L'ordonnance est immédiatement exécutoire, aussi bien pour les peines principales que les peines complémentaires. Ce qui veut dire qu'elle peut être appliquée dès son prononcé.
Le procureur de la République peut procéder immédiatement aux mesures d'exécution de certaines peines, comme la suspension du permis de conduire.
Si la sanction est une peine d'emprisonnement ferme, le condamné peut partir en prison après l'audience, même s'il peut contester cette décision.
Si la sanction est une peine d'emprisonnement aménageable, le condamné reçoit immédiatement une convocation devant le .
Si la sanction est une peine d'amende, un relevé de condamnation pénale est transmis au condamné pour lui indiquer comment la payer. Le condamné bénéficie d'une minoration de 20% si l'amende est payée dans les 30 jours à compter de sa notification.
À noter
La décision de condamnation fait l'objet d'une inscription au casier judiciaire de l'auteur des faits.
Le condamné dispose d'un délai de 10 jours à compter de la notification de la décision, pour faire appel de l'ordonnance d'homologation. On parle alors d'appel principal.
La cour d'appel va rejuger l'affaire.
Si le condamné est le seul à faire appel, la cour d'appel ne peut pas aggraver la peine validée lors de l'audience d'homologation.
La cour d'appel peut aggraver la peine, uniquement si le procureur fait un appel incident. C'est à dire si le procureur fait également appel après celui formé par le condamné.
La victime identifiée doit être informée sans délai de la mise en œuvre de la procédure de CRPC avant l'audience d'homologation.
La procédure de CRPC n'empêche pas la victime d'obtenir une indemnisation en seconstituant partie civile.
Elle est invitée à comparaître en même temps que l'auteur des faits, à l'audience d'homologation. Elle peut être entendue. Sa présence n'est cependant pas obligatoire.
En cas d'absence, elle doit faire parvenir sa constitution de partie civile et sa demande d'indemnisation au plus tard le jour de l'audience. Le juge peut accepter ses demandes ou les refuser. Il décide du montant de l'indemnisation.
Si elle le souhaite, la partie civile peut être assistée par un avocat.

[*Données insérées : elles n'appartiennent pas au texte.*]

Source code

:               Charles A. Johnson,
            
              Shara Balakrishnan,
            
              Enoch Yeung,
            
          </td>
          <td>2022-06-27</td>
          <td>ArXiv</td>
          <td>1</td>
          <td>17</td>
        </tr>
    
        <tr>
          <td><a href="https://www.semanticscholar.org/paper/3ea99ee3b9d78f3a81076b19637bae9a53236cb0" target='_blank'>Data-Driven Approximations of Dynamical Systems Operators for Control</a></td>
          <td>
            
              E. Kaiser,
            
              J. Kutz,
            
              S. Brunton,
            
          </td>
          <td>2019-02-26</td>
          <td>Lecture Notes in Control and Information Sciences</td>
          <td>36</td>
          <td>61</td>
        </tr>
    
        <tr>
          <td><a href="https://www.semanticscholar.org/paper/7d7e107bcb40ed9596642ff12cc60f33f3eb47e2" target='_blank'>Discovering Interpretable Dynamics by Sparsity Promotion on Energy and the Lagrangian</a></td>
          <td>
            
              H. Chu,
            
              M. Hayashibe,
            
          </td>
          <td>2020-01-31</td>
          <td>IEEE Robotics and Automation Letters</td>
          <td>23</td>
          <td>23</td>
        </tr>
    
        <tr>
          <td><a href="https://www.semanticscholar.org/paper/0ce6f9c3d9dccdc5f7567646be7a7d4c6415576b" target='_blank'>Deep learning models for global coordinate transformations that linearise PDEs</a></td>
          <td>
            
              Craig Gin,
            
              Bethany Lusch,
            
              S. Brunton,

Elle peut demander à bénéficier de l'aide juridictionnelle si ses revenus sont insuffisants.
La partie civile peut faire appel de cette décision dans les 10 jours à compter du prononcé du jugement contradictoire, c'est-à-dire en présence des parties ou de leurs avocats.
À savoir
Si la partie civile n'a pas pu demander une indemnisation lors de l'audience d'homologation, le procureur doit l'informer qu'elle peut faire citer l'auteur des faits devant le tribunal correctionnel. Dans ce cas, il s'agit d'une audience sur intérêts civils. C'est-à-dire que le tribunal ne prononce pas de peine, mais il prend une décision uniquement sur son indemnisation.